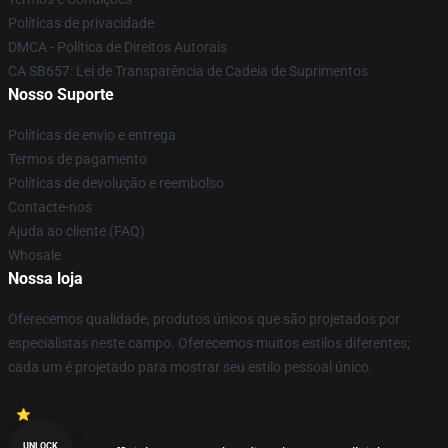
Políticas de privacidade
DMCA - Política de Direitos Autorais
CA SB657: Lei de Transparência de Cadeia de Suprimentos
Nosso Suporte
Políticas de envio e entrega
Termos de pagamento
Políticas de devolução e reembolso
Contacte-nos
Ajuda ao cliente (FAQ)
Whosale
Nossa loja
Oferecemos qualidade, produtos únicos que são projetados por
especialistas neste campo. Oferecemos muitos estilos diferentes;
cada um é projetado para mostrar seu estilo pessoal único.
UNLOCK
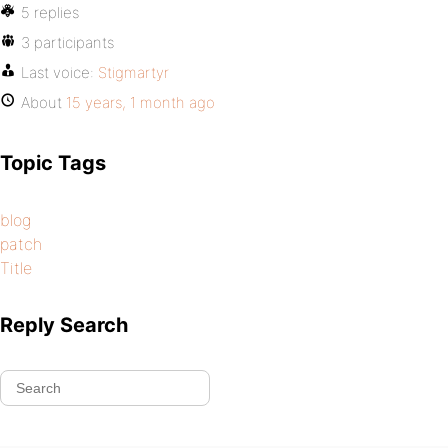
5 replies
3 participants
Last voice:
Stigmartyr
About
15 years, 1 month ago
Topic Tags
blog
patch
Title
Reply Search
====
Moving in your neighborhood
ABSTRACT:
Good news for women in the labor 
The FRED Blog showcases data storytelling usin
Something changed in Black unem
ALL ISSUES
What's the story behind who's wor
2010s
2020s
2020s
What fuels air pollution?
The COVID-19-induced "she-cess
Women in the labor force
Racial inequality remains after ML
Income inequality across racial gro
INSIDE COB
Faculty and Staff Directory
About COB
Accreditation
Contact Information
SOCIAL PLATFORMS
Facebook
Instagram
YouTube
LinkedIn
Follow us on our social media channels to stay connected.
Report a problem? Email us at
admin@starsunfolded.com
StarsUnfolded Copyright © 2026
====
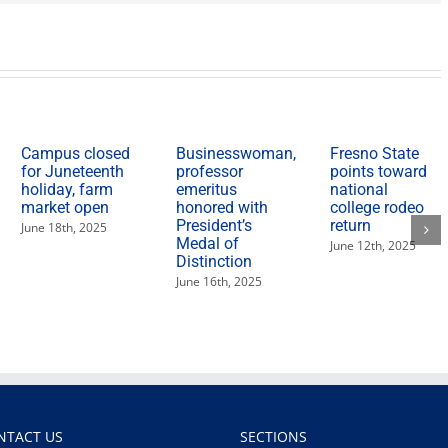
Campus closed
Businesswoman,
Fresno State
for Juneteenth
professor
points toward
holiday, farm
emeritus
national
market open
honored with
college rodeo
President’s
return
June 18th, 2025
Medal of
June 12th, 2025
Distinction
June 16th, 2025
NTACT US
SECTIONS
====
- **What this task involves**: Copy verbatim the lines of the records from the one containing "Políticas de privacidade" through the one containing "Reply Search", both inclusive, and omit the pictures from your copy.

- **Written answer**:
Políticas de privacidade
DMCA - Política de Direitos Autorais
CA SB657: Lei de Transparência de Cadeia de Suprimentos
Nosso Suporte
Políticas de envio e entrega
Termos de pagamento
Políticas de devolução e reembolso
Contacte-nos
Ajuda ao cliente (FAQ)
Whosale
Nossa loja
Oferecemos qualidade, produtos únicos que são projetados por
especialistas neste campo. Oferecemos muitos estilos diferentes;
cada um é projetado para mostrar seu estilo pessoal único.
UNLOCK
5 replies
3 participants
Last voice:
Stigmartyr
About
15 years, 1 month ago
Topic Tags
blog
patch
Title
Reply Search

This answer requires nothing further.